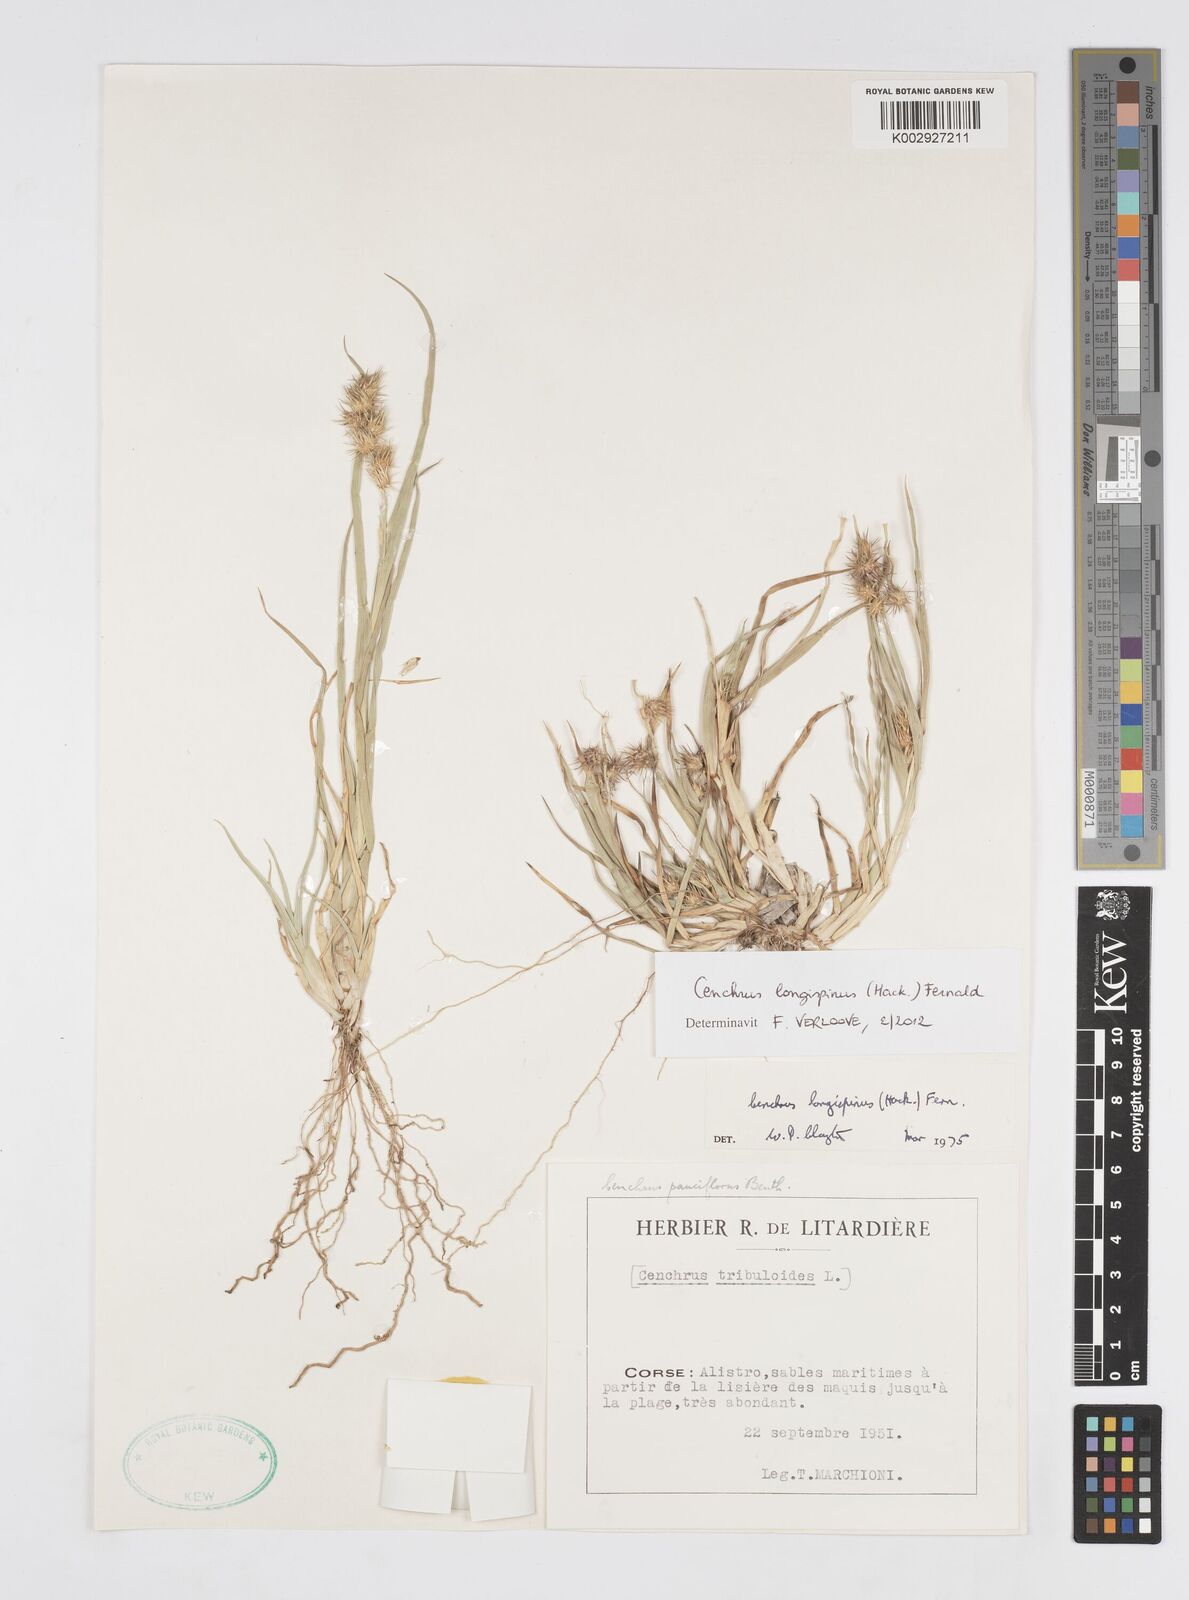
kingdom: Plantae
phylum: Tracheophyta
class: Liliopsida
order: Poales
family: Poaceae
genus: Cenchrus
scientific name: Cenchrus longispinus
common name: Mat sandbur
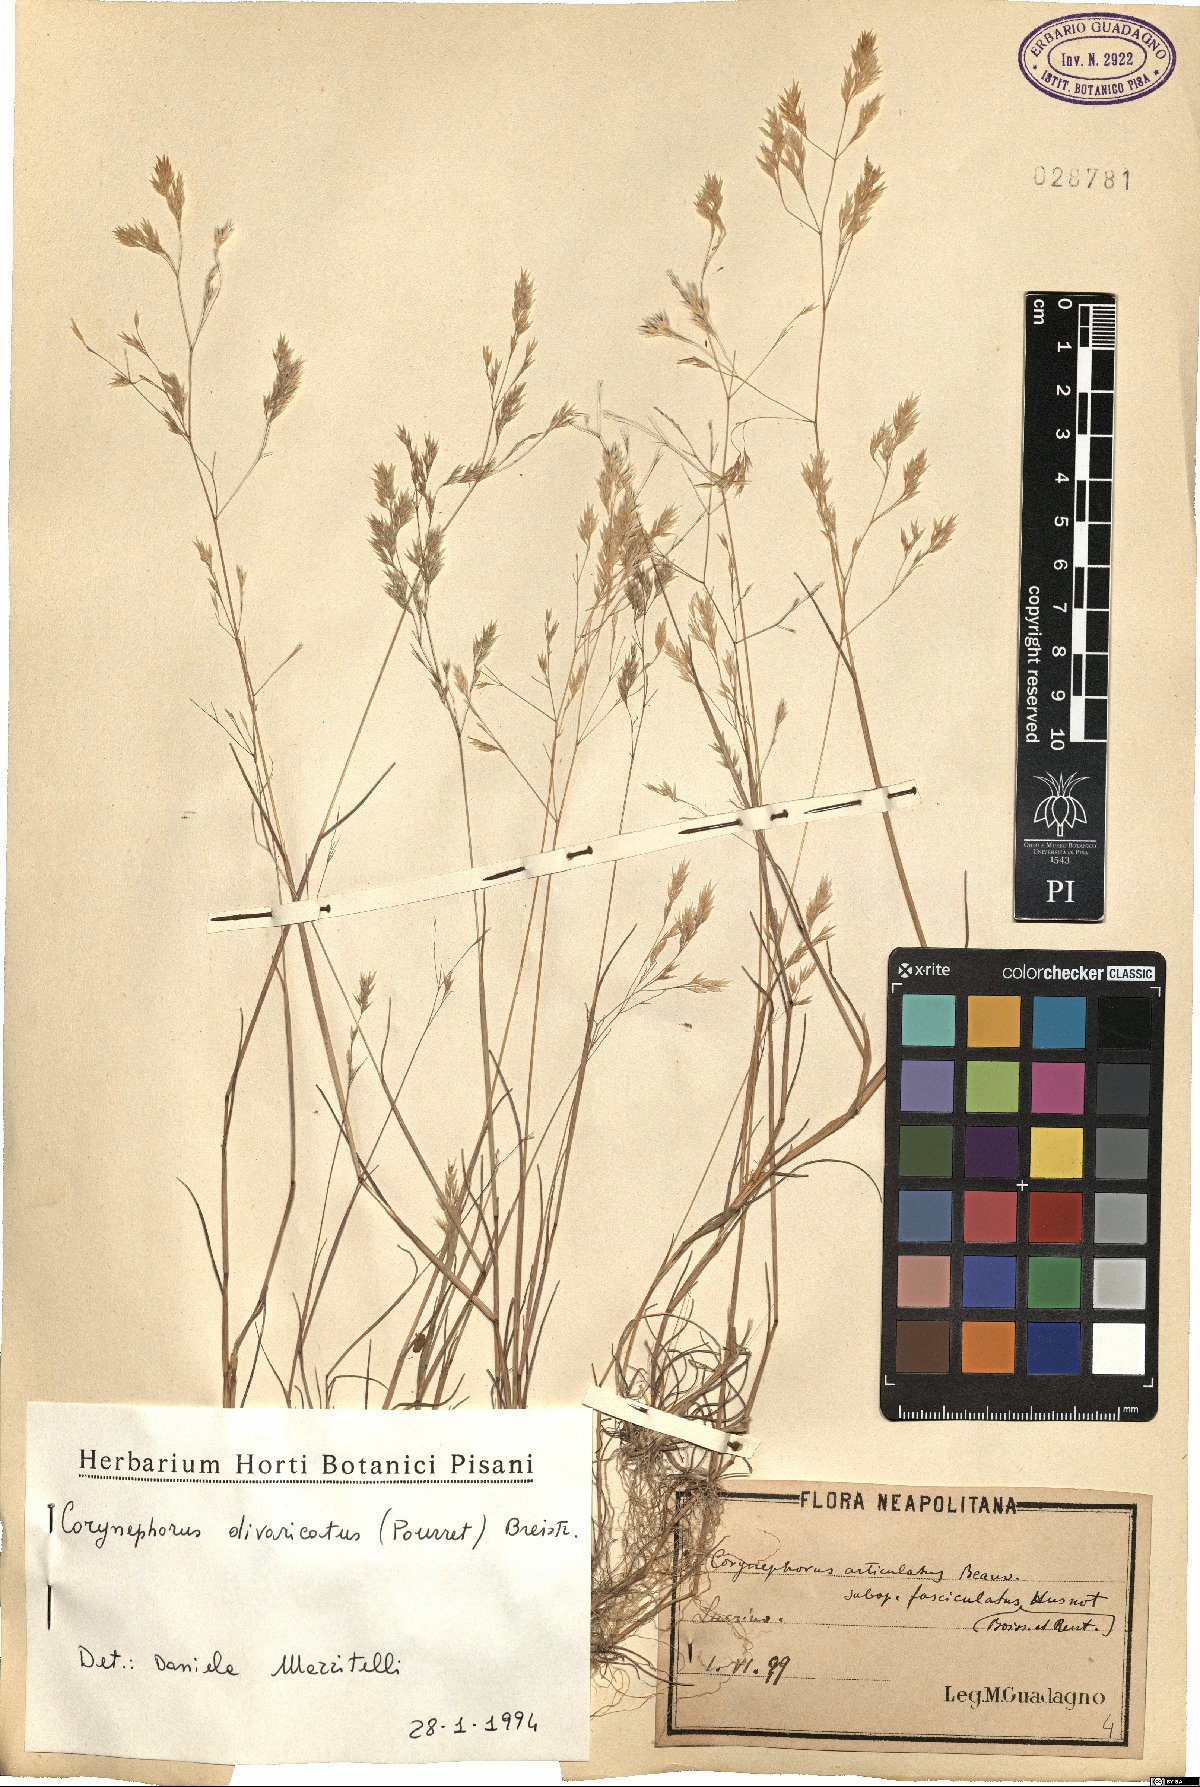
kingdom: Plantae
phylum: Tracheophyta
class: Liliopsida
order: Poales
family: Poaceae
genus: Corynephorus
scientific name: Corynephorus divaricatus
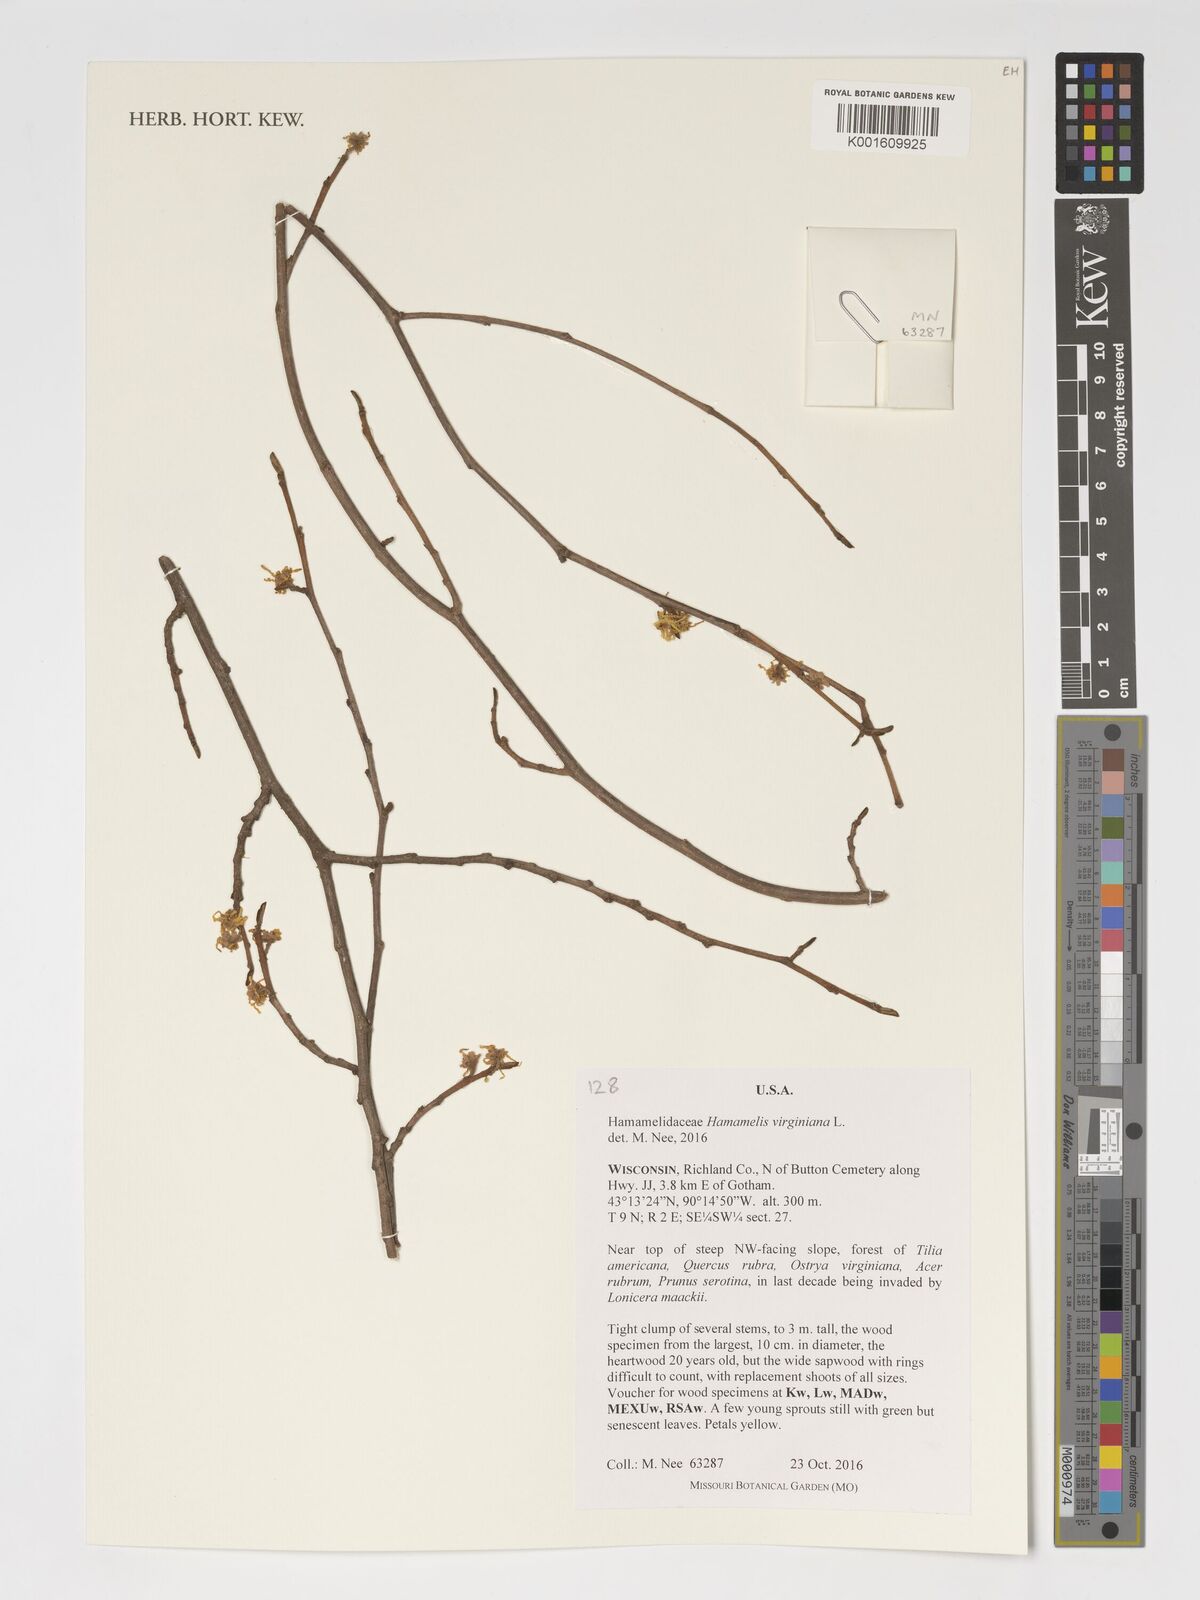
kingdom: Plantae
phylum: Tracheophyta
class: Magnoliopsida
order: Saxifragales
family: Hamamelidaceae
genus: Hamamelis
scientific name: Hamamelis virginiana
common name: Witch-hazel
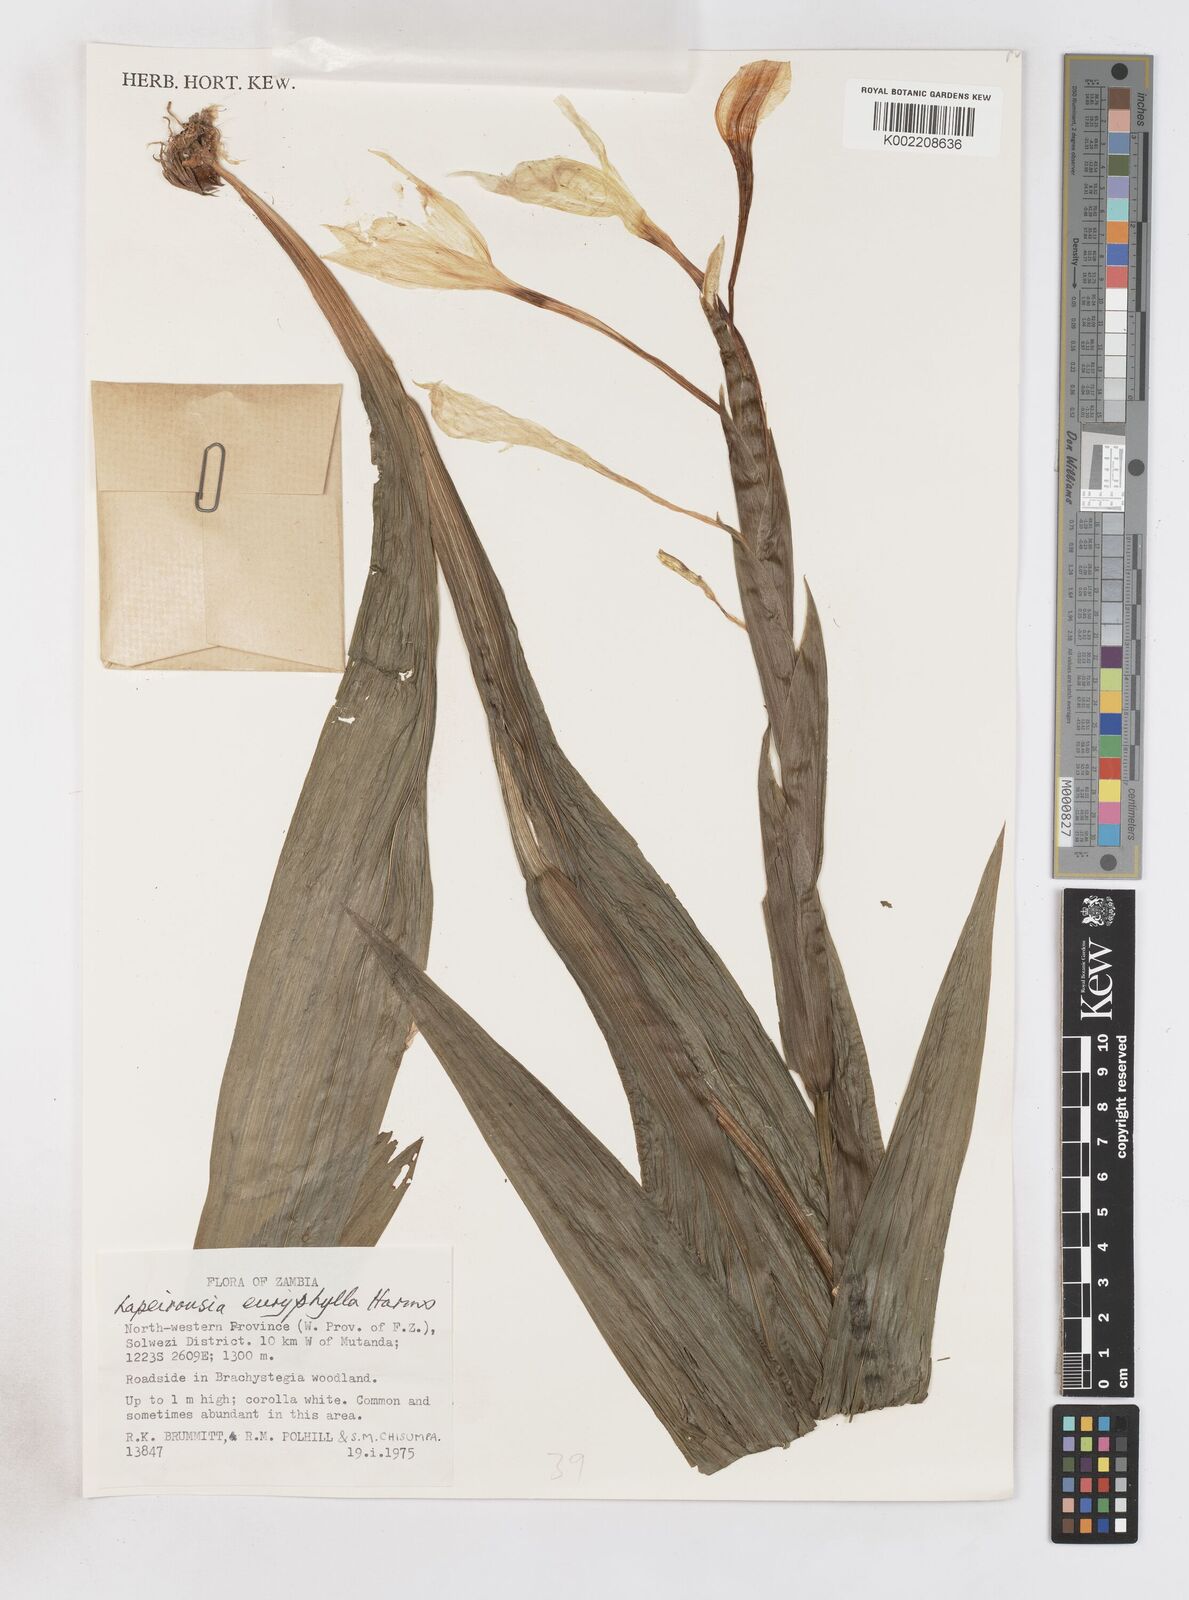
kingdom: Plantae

■ **SET EXERCISE**
Copy every line of the listing above word for word, leaving out the pictures.

■ **SOLUTION TO THIS EXERCISE**
kingdom: Plantae
phylum: Tracheophyta
class: Liliopsida
order: Poales
family: Poaceae
genus: Cenchrus
scientific name: Cenchrus longispinus
common name: Mat sandbur
kingdom: Plantae
phylum: Tracheophyta
class: Liliopsida
order: Poales
family: Poaceae
genus: Corynephorus
scientific name: Corynephorus divaricatus
kingdom: Plantae
phylum: Tracheophyta
class: Magnoliopsida
order: Saxifragales
family: Hamamelidaceae
genus: Hamamelis
scientific name: Hamamelis virginiana
common name: Witch-hazel
kingdom: Plantae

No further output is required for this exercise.